Scientists have long used NAD+ as a powerful anti-aging tool. While trying to find a cure for aging, scientists increased the levels of NAD+ within the mitochondria. The mitochondria responded by increasing their performance and energy, which effectively neutralizes the effects of aging.

Specifically, nicotinamide riboside effectively delays early- and late-stage disease progression, by robustly inducing mitochondrial biogenesis in skeletal muscle and brown adipose tissue, preventing mitochondrial ultrastructure abnormalities and [mitochondrial DNA] deletion formation.

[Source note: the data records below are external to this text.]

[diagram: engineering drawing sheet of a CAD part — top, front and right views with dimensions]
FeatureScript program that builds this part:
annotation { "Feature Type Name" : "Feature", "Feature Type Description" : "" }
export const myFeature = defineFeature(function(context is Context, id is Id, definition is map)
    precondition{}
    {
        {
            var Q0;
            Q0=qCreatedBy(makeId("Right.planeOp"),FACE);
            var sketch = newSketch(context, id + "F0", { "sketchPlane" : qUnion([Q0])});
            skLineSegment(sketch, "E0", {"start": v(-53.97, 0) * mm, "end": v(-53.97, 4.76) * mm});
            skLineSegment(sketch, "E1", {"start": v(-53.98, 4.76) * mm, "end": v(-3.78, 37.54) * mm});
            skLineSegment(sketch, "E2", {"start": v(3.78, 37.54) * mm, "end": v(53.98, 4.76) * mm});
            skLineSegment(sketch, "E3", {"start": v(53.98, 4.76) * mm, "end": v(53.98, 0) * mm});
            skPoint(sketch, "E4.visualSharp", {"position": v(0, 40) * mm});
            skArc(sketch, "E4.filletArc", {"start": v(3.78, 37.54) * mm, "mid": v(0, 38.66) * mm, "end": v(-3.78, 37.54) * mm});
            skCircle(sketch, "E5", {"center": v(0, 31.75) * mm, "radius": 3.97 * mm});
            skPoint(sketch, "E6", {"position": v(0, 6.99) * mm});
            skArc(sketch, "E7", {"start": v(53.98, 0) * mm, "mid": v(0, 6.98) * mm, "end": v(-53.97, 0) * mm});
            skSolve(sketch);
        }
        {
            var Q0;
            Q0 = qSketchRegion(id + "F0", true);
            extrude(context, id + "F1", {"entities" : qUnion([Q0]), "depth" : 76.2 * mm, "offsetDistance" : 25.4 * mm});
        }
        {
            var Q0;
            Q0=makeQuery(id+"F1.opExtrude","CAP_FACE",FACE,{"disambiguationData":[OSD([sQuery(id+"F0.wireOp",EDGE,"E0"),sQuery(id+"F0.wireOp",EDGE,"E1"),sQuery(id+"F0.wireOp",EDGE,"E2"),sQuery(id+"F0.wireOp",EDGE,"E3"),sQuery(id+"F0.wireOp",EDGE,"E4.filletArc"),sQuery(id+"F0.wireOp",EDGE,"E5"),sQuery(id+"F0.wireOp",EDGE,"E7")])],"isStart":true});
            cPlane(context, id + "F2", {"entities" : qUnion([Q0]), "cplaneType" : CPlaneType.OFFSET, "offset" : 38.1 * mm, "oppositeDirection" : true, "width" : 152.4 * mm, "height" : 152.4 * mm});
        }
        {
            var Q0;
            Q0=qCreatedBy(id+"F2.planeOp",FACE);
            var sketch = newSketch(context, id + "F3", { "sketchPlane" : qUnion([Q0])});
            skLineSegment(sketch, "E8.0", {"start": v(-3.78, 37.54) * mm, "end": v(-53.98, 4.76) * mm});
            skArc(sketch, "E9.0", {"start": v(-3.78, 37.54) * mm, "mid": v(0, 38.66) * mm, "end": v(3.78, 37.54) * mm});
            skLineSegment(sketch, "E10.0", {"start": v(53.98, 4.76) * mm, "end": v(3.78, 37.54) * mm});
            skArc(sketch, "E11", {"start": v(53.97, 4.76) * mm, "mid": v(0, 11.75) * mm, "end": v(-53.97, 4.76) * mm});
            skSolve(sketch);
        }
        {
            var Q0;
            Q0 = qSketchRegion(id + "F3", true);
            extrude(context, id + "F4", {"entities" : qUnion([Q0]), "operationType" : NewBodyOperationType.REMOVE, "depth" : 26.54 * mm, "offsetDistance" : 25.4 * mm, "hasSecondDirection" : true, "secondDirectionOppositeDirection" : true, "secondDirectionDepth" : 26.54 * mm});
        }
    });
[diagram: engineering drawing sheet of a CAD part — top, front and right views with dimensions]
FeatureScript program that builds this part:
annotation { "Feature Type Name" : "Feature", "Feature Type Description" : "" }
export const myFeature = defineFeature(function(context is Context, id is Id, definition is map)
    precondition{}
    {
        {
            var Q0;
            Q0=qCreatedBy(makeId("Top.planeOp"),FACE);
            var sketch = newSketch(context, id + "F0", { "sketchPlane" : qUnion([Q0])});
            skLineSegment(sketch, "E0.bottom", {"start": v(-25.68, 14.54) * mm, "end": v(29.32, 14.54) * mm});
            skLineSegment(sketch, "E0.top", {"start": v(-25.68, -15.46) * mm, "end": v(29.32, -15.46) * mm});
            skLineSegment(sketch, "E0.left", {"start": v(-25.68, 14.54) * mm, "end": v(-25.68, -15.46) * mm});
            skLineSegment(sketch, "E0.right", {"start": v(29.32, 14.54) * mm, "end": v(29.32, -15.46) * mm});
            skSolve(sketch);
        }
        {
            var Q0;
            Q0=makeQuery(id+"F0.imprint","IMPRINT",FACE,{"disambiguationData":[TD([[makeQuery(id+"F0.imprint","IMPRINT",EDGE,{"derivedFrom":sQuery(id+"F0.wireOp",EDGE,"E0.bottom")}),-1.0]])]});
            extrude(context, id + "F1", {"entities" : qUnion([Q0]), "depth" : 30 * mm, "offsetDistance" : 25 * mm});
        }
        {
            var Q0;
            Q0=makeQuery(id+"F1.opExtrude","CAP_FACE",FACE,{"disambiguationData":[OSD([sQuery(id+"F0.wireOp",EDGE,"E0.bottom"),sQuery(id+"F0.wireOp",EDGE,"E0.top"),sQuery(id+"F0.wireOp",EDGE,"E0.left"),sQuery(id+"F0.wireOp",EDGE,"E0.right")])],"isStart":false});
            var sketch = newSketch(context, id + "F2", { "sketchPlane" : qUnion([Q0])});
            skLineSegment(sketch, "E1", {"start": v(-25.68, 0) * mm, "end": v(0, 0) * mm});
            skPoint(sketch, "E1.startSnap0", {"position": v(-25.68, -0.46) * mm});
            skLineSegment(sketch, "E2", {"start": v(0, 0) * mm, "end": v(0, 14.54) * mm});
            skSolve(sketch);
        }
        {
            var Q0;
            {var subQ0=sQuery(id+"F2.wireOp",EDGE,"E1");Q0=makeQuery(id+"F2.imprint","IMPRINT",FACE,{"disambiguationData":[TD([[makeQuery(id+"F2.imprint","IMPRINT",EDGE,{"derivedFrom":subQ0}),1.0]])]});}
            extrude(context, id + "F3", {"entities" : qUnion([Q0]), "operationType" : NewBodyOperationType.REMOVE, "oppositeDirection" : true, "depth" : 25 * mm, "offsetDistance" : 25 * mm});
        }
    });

A breakthrough for regenerative medicine
Parallel studies have revealed a comparable effect on stem cells of the brain and skin. "This work could have very important implications in the field of regenerative medicine," said Auwerx. "We are not talking about introducing foreign substances into the body but rather restoring the body's ability to repair itself with a product that can be taken with food." This work on the aging process also has potential for treating diseases that can affect -- and be fatal -- in young people, like muscular dystrophy (myopathy).

So far, no negative side effects have been observed following the use of NR, even at high doses. But caution remains the byword when it comes to this elixir of youth: it appears to boost the functioning of all cells, which could include pathological ones. Further in-depth studies are required.